The Lonely Dell Ranch is located at Lees Ferry in Northern Arizona. Its location is remote in terms of there not being any nearby cities, but many smaller communities are within a short driving distance. Lees Ferry is a popular boat launch into the Colorado River, and for Grand Canyon boating adventures. It is also the end point for Paria River Canyon through hikers.
Lees Ferry was founded in the 1870s by Jacob Hamblin, who was working for the Mormon Church, colonizing Arizona. Hamblin was a western pioneer, Mormon missionary, and diplomat to various Native American tribes of the Southwest and Great Basin. He aided European-American settlement of large areas of southern Utah and northern Arizona, where he was seen as an honest broker between Mormon settlers and the Natives. He is sometimes referred to as the “Buckskin Apostle,” or the “Apostle to the Lamanites.”

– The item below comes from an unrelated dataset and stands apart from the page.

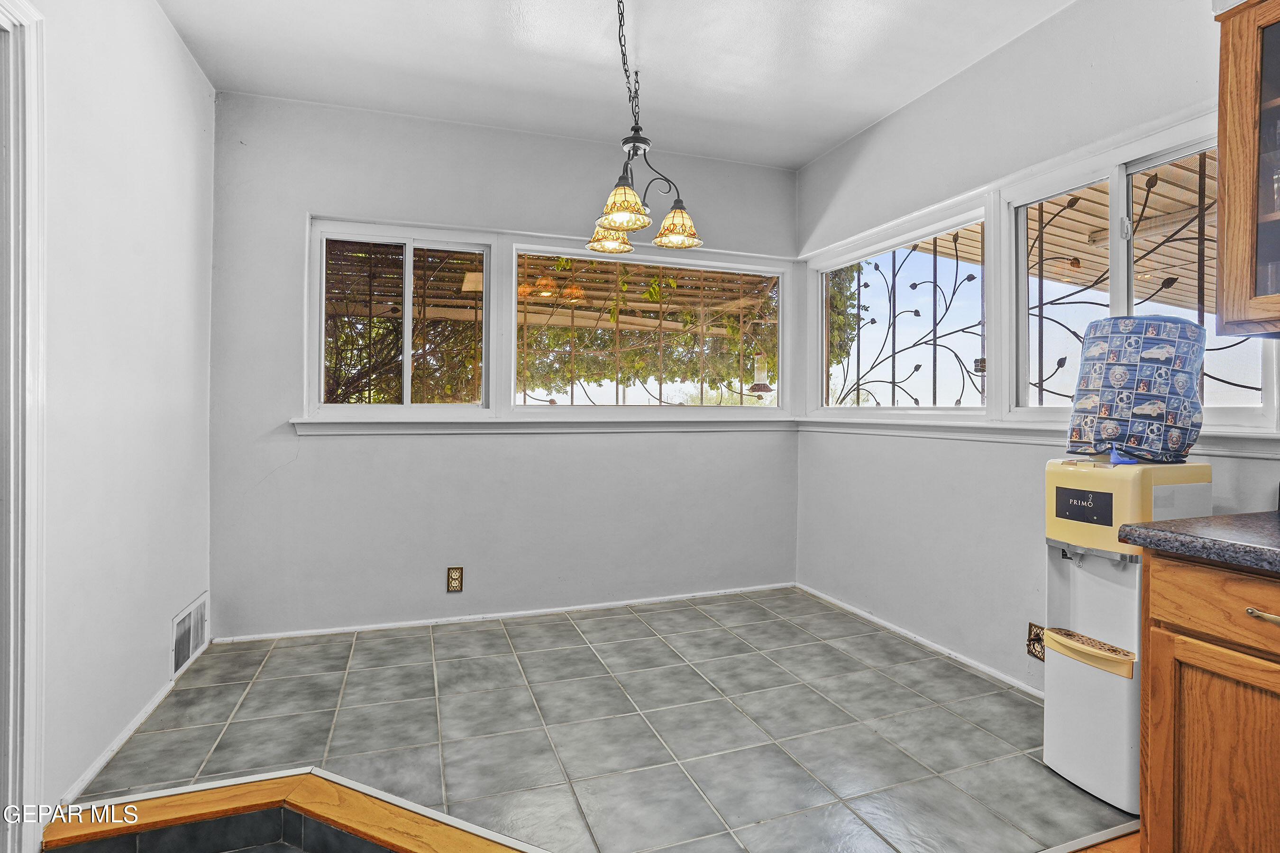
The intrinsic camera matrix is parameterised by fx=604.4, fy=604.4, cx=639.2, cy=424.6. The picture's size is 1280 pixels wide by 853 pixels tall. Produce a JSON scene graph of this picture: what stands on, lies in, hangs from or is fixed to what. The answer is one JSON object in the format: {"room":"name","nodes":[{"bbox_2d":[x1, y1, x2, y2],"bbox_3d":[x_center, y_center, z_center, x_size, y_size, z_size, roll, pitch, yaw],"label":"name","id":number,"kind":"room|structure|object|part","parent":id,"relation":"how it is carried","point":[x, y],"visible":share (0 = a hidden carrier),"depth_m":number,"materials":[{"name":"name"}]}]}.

The Colorado River and numerous canyons presented several logistic challenges for the church, until Hamblin discovered the mouth of the Paria River in 1858, of which he noted the good land. In 1871, it was decided to place the Arizona Road and Ferry in the vicinity. Hamblin returned, and dug an irrigation ditch where he believe a farm should be located, and named it, “Lonely Dell.”
John D. Lee, and his wives, Emma and Rachel, arrived in December of 1871. They worked the Colorado River ferry operation for the Mormon Church. Emma became the driving force behind the ferry operation and The Lonely Dell. John was often away visiting the gold fields, or tending to his various other wives and children. Lee’s time was however short-lived at the Lonely Dell. In 1874, John was arrested for his role at the Mountain Meadows Massacre, then executed in 1877. Emma stayed on at the ferry and ranch until 1879.
Warren Marshall Johnson and his families arrived after the departure of Emma Lee. They operated the ferry and ranch for the better part of thirty years. Much of what you see when visiting the site of the ranch is from this time period. Is in unfortunate that the original Lee ranch house was torn down in 1886 by Warren Johnson to build a framed home for his family. This house later burned, leaving only a foundation.
In 1935, the ranch was purchased by Leo Weaver and his wife Hazel. They hired a Hopi Indian by the name of Poli Hungavi, to build the “Paradise Canyon Ranch.” The Weaver’s operated the ranch as a lodge, and provided boarding to travelers. They stayed for four years before signing it over to Essy Bowers, who in turn sold the property to Gus and Romona Griffin the following year.
Today several old cabins, a root cellar, orchard and cemetery remain at the site. Access is very simple, and is only a short walk from the pavement.